*** Opening of EXTRACTED ENTRIES ***

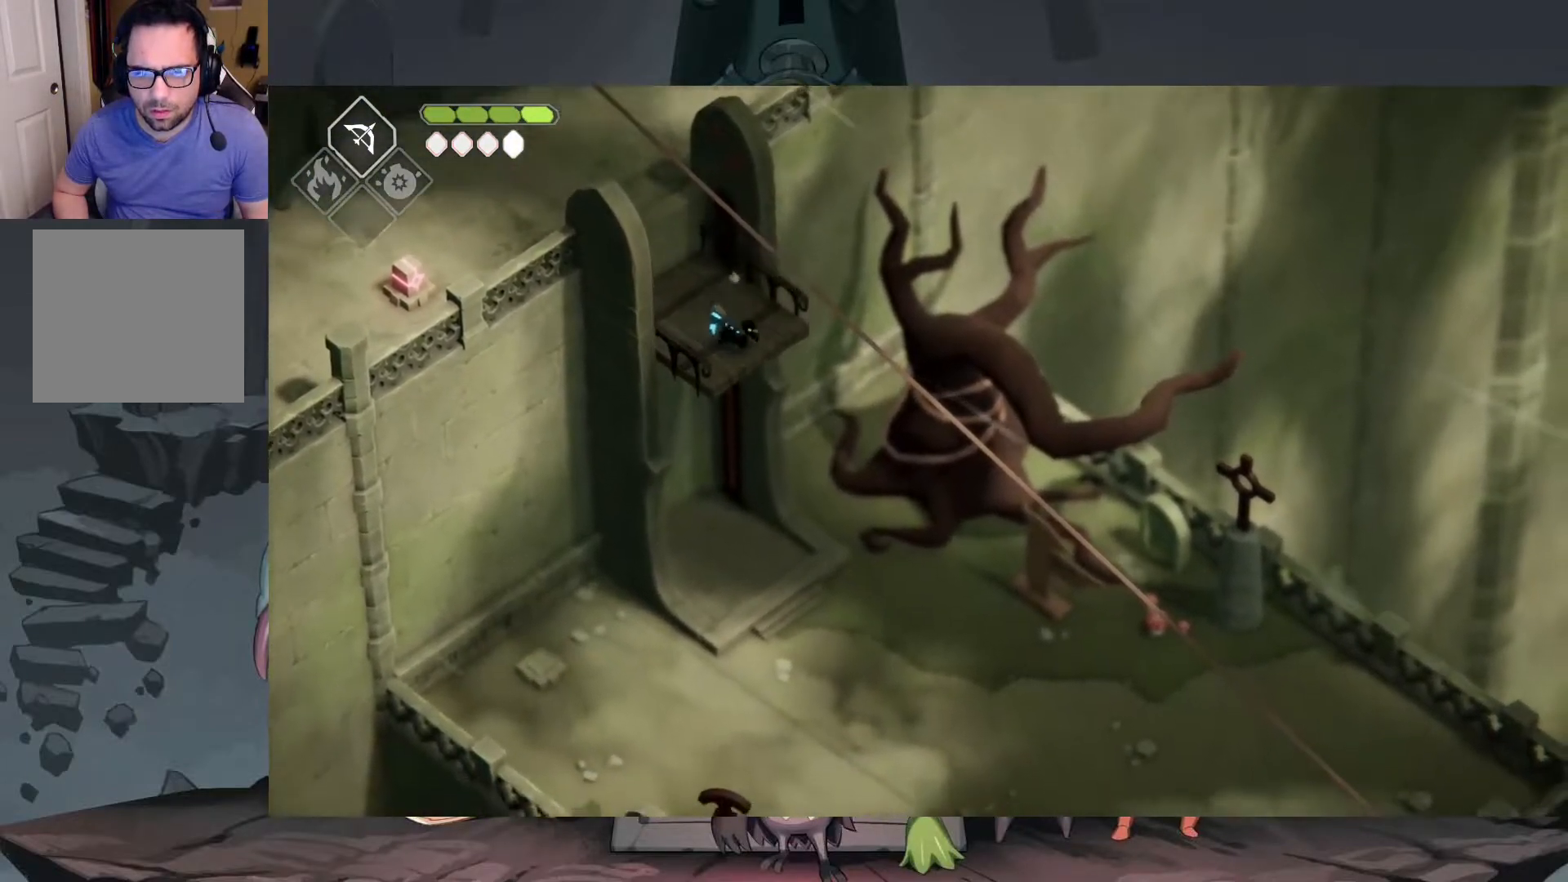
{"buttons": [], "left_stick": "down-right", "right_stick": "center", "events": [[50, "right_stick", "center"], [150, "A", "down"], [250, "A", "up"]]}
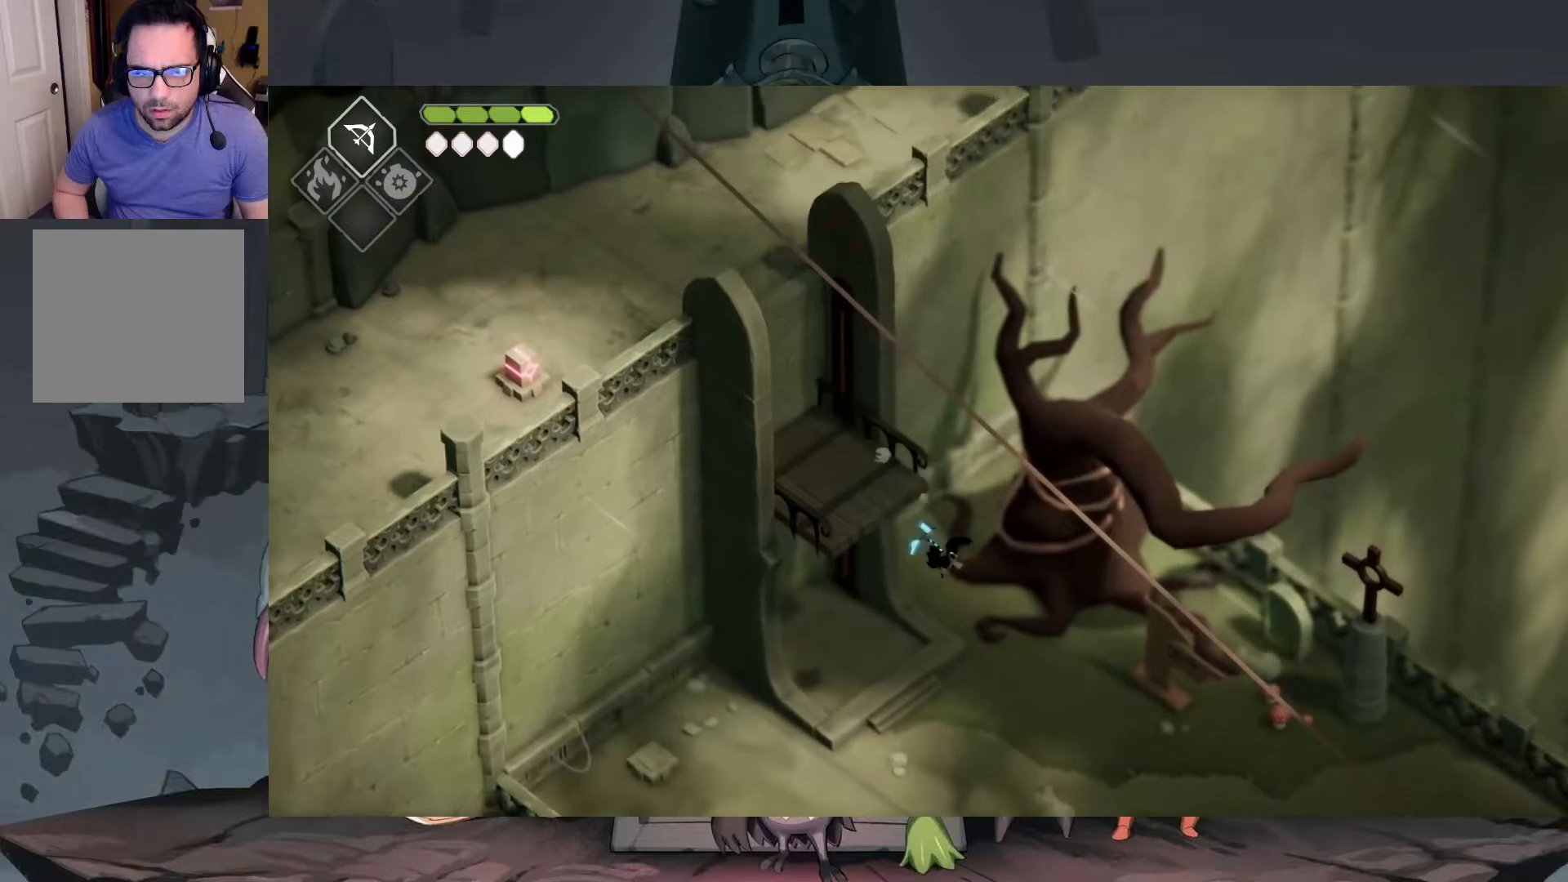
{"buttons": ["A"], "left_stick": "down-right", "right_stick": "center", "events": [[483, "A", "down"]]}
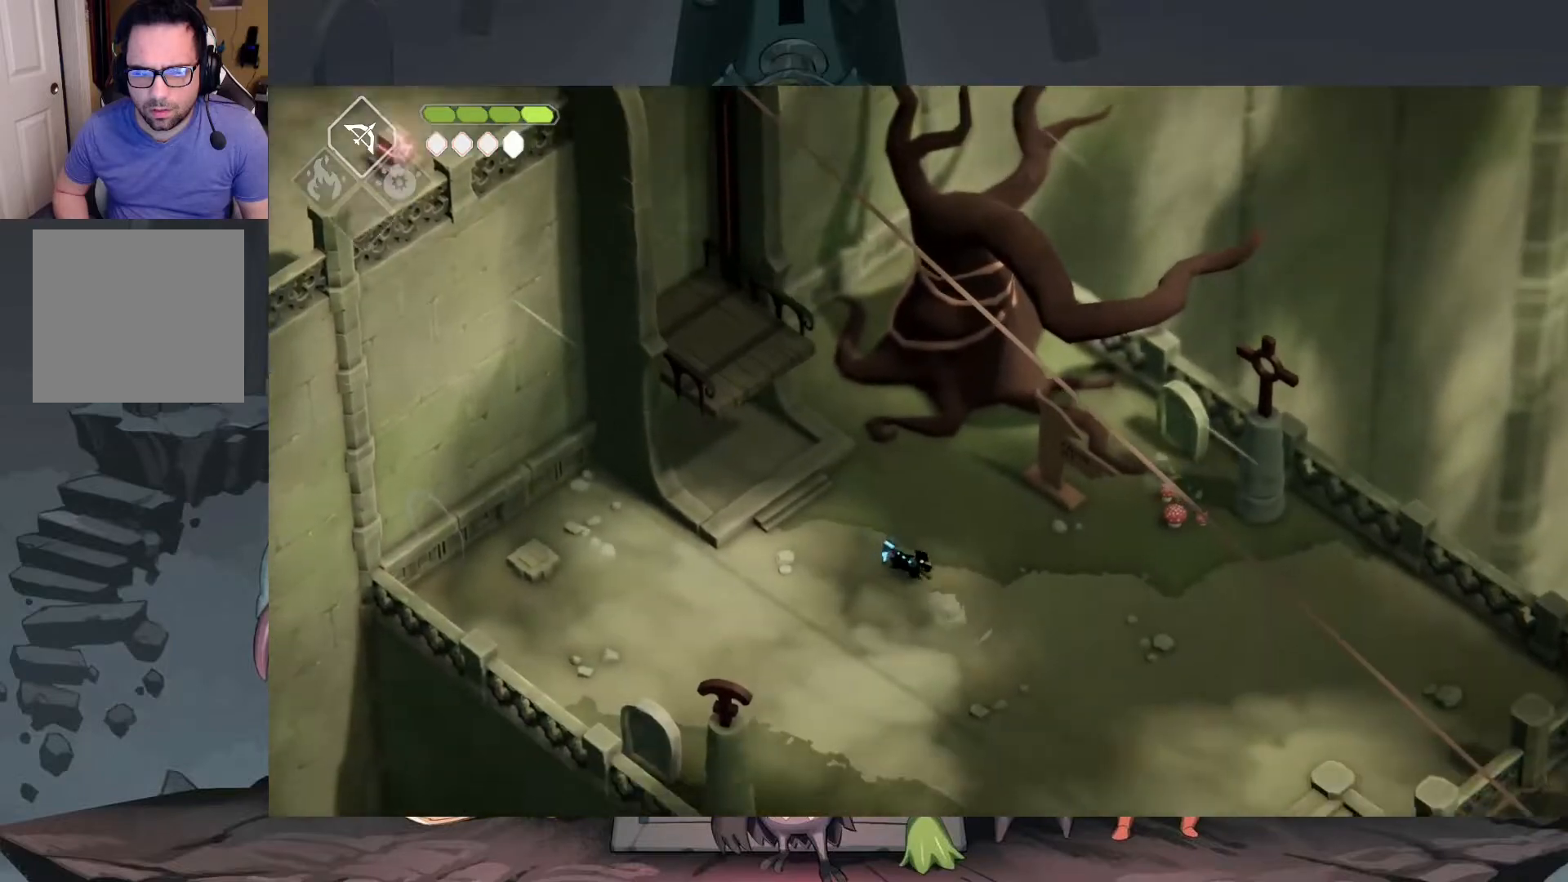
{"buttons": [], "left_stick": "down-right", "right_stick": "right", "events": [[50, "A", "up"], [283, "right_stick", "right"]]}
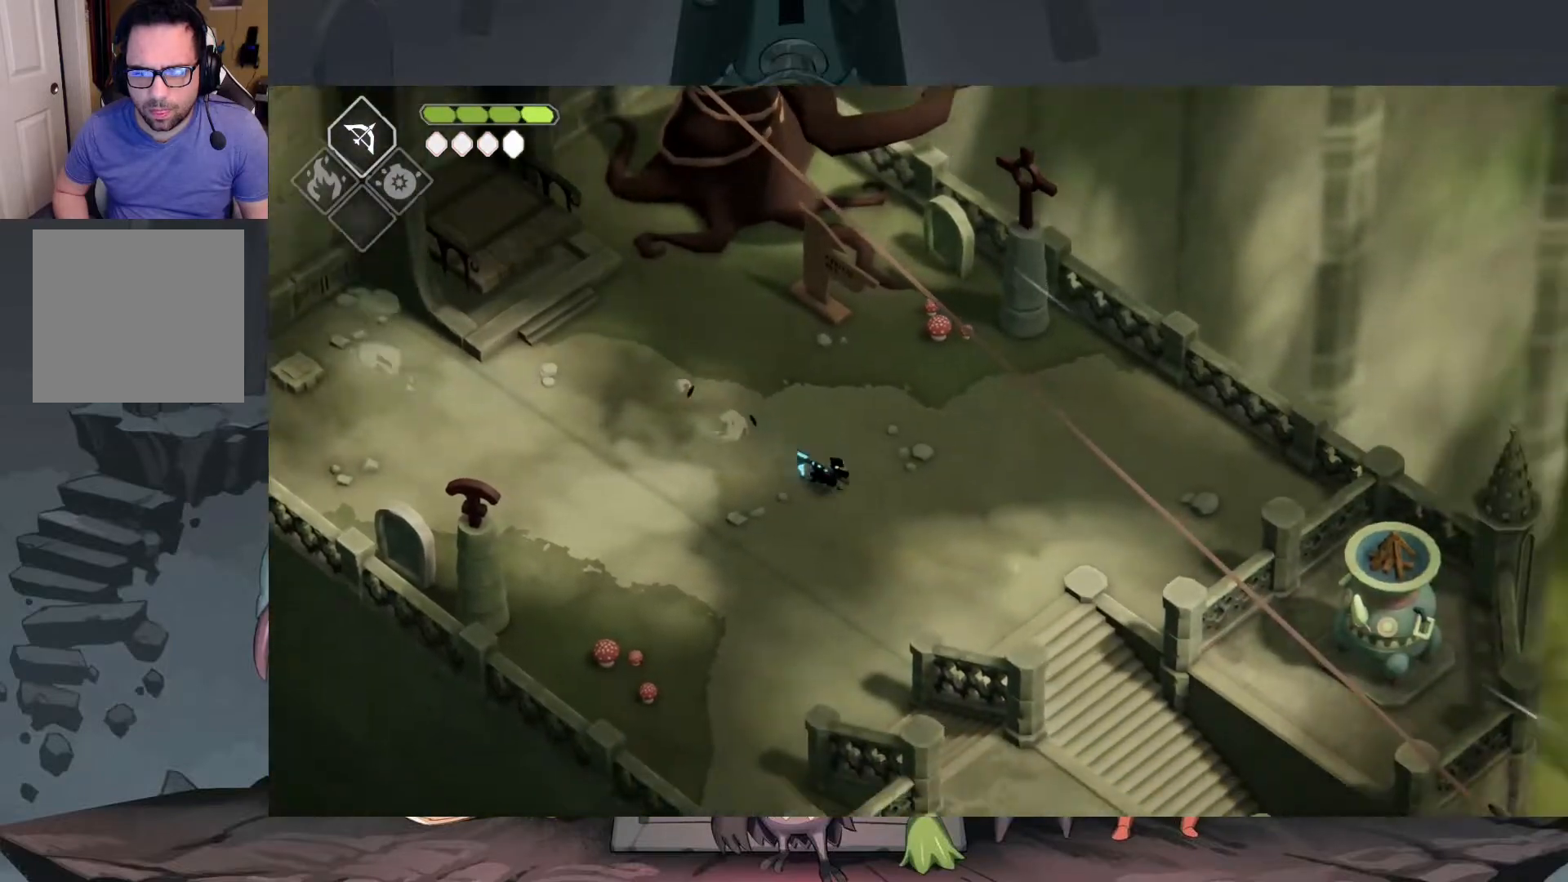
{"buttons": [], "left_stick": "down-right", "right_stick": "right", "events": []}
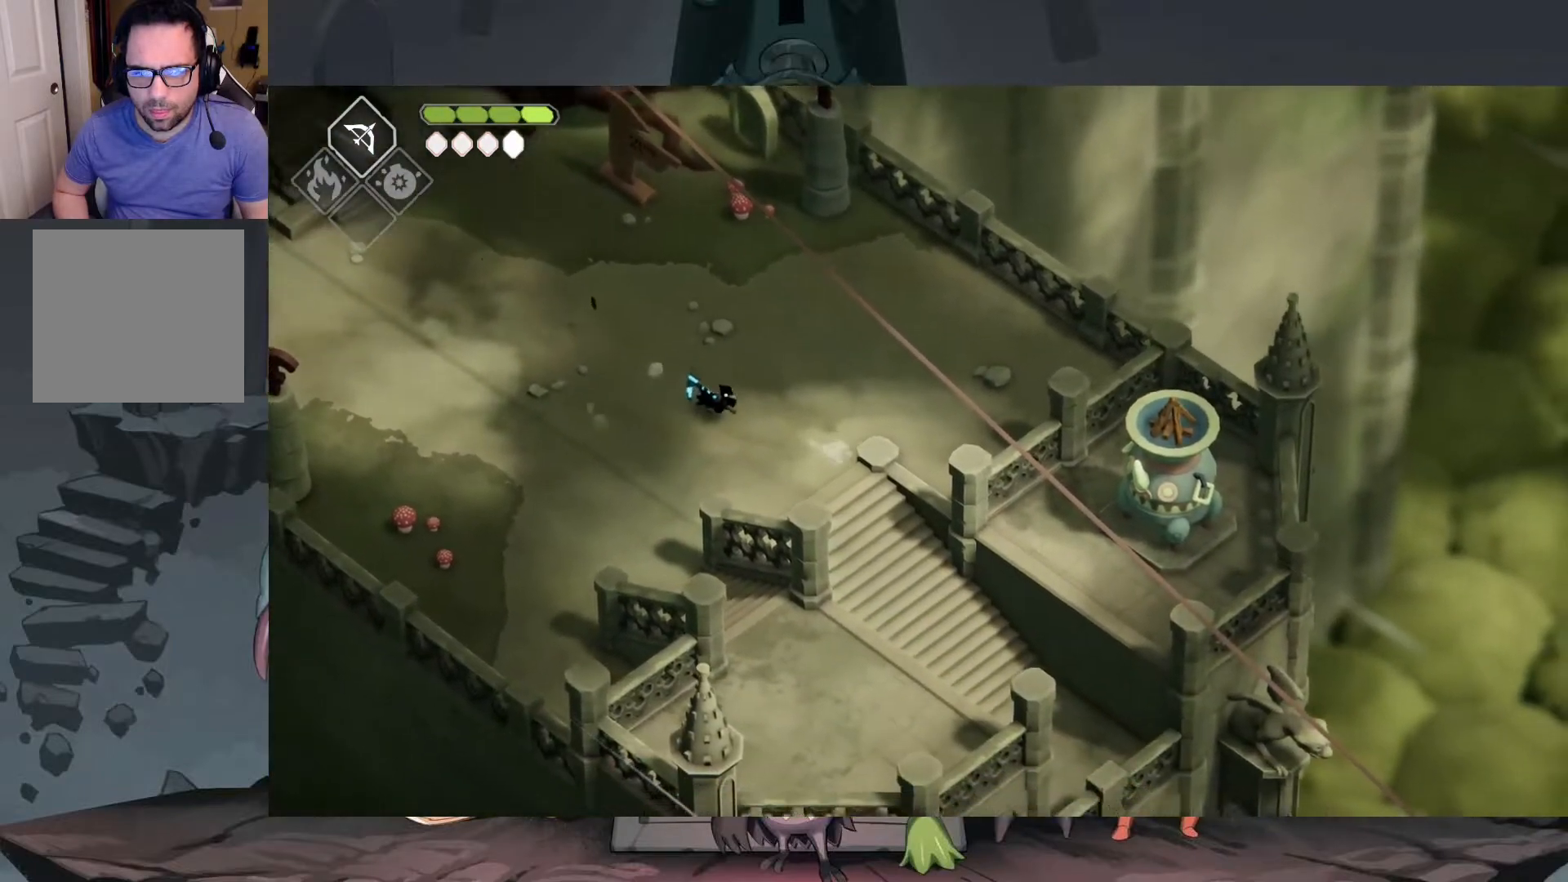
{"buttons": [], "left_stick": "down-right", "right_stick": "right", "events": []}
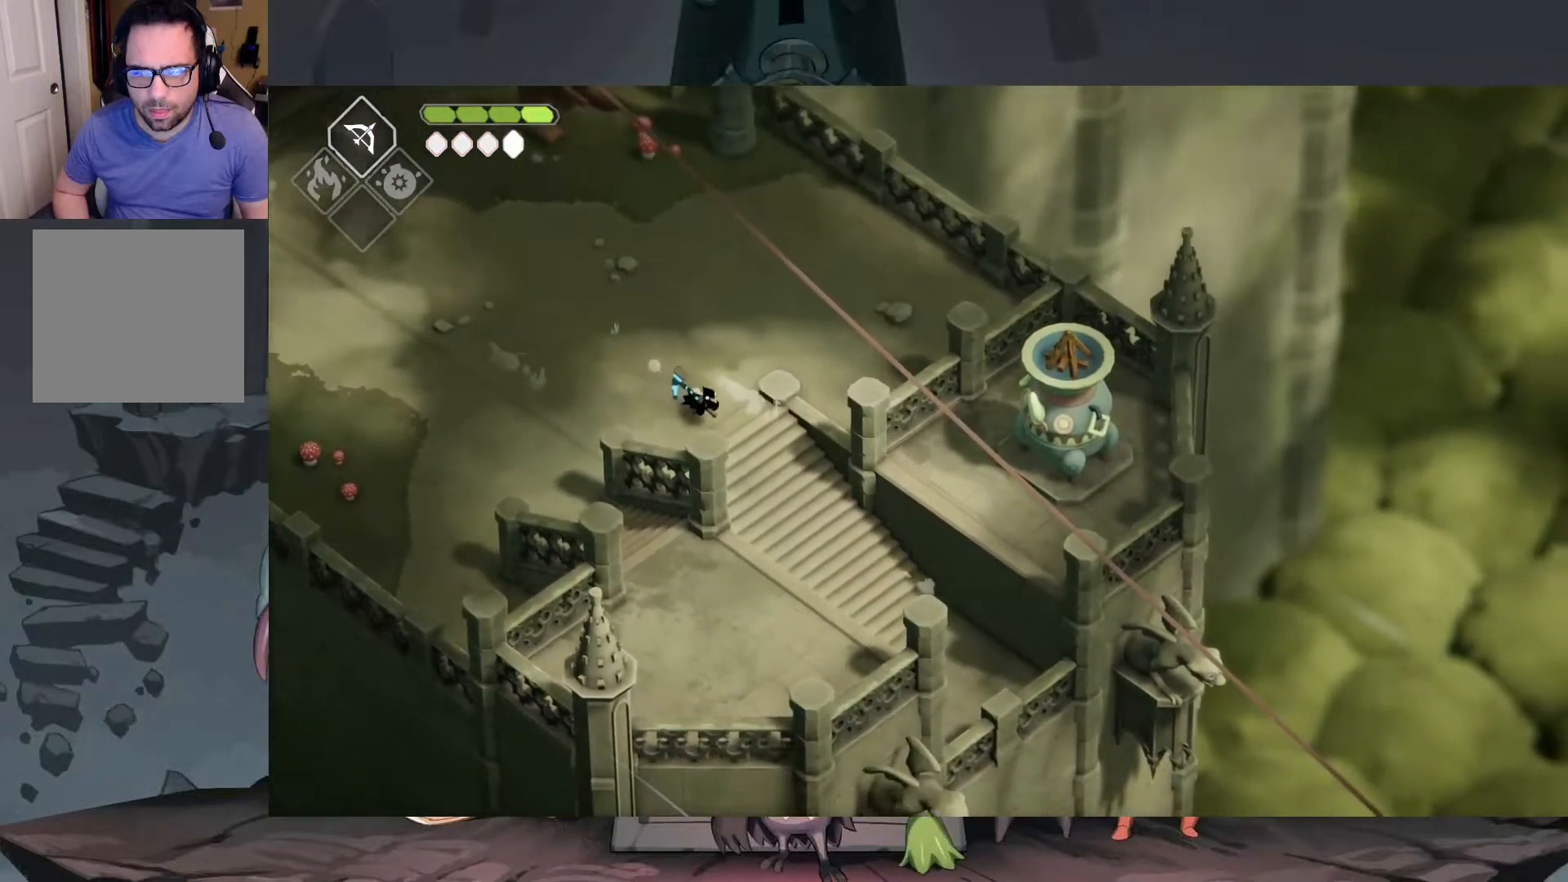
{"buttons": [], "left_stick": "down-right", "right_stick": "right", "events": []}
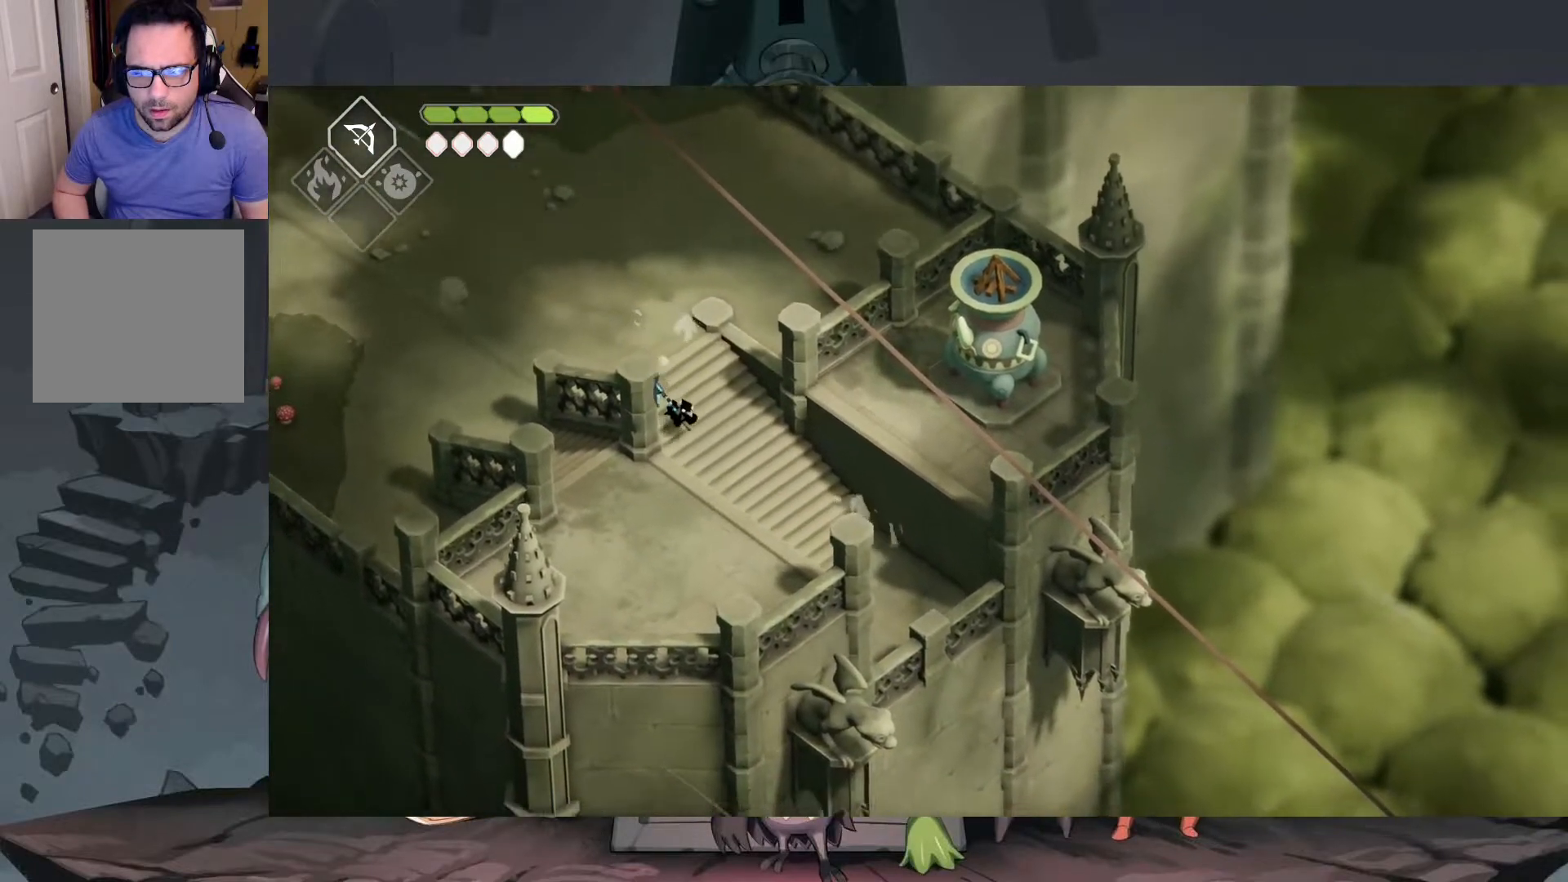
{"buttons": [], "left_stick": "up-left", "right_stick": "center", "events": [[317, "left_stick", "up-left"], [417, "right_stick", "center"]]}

*** Close of EXTRACTED ENTRIES ***

EXERCISE REQUIREMENTS:
Any picture in the material is to be dropped; the rest is repeated exactly.

REPLY:
{"buttons": [], "left_stick": "down-right", "right_stick": "center", "events": [[50, "right_stick", "center"], [150, "A", "down"], [250, "A", "up"]]}
{"buttons": ["A"], "left_stick": "down-right", "right_stick": "center", "events": [[483, "A", "down"]]}
{"buttons": [], "left_stick": "down-right", "right_stick": "right", "events": [[50, "A", "up"], [283, "right_stick", "right"]]}
{"buttons": [], "left_stick": "down-right", "right_stick": "right", "events": []}
{"buttons": [], "left_stick": "down-right", "right_stick": "right", "events": []}
{"buttons": [], "left_stick": "down-right", "right_stick": "right", "events": []}
{"buttons": [], "left_stick": "up-left", "right_stick": "center", "events": [[317, "left_stick", "up-left"], [417, "right_stick", "center"]]}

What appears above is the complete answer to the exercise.